Goal of the exercise: Copy all of the items below line for line without changing anything, and leave the pictures out of your answer.

# # # # #

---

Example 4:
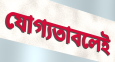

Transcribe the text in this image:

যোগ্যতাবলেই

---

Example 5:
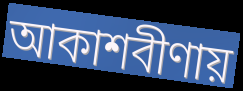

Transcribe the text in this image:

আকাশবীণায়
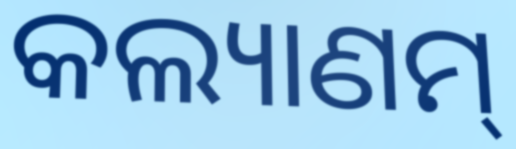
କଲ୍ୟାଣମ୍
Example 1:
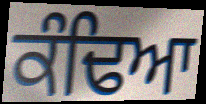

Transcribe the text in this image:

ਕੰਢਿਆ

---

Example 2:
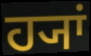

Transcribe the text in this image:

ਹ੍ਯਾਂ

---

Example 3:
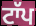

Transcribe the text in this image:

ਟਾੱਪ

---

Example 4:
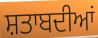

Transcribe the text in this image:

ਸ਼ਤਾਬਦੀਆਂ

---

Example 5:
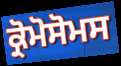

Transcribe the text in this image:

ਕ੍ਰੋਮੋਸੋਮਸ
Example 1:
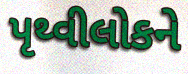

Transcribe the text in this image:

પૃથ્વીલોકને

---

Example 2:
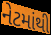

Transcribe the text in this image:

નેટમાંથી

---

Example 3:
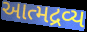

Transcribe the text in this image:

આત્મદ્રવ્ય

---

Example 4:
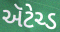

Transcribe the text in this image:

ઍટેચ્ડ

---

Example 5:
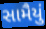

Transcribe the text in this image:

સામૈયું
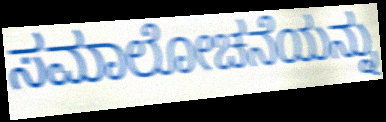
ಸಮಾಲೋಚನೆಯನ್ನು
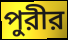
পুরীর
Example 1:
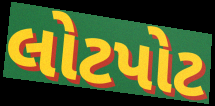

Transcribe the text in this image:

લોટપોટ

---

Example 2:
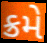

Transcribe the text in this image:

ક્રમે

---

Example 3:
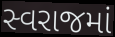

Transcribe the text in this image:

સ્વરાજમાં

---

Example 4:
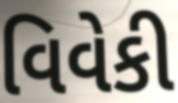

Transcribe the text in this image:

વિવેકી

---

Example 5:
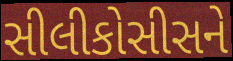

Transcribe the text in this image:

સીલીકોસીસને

# # # # #

Task solution:
---

Example 4:

Transcribe the text in this image:

যোগ্যতাবলেই

---

Example 5:

Transcribe the text in this image:

আকাশবীণায়
କଲ୍ୟାଣମ୍
Example 1:

Transcribe the text in this image:

ਕੰਢਿਆ

---

Example 2:

Transcribe the text in this image:

ਹ੍ਯਾਂ

---

Example 3:

Transcribe the text in this image:

ਟਾੱਪ

---

Example 4:

Transcribe the text in this image:

ਸ਼ਤਾਬਦੀਆਂ

---

Example 5:

Transcribe the text in this image:

ਕ੍ਰੋਮੋਸੋਮਸ
Example 1:

Transcribe the text in this image:

પૃથ્વીલોકને

---

Example 2:

Transcribe the text in this image:

નેટમાંથી

---

Example 3:

Transcribe the text in this image:

આત્મદ્રવ્ય

---

Example 4:

Transcribe the text in this image:

ઍટેચ્ડ

---

Example 5:

Transcribe the text in this image:

સામૈયું
ಸಮಾಲೋಚನೆಯನ್ನು
পুরীর
Example 1:

Transcribe the text in this image:

લોટપોટ

---

Example 2:

Transcribe the text in this image:

ક્રમે

---

Example 3:

Transcribe the text in this image:

સ્વરાજમાં

---

Example 4:

Transcribe the text in this image:

વિવેકી

---

Example 5:

Transcribe the text in this image:

સીલીકોસીસને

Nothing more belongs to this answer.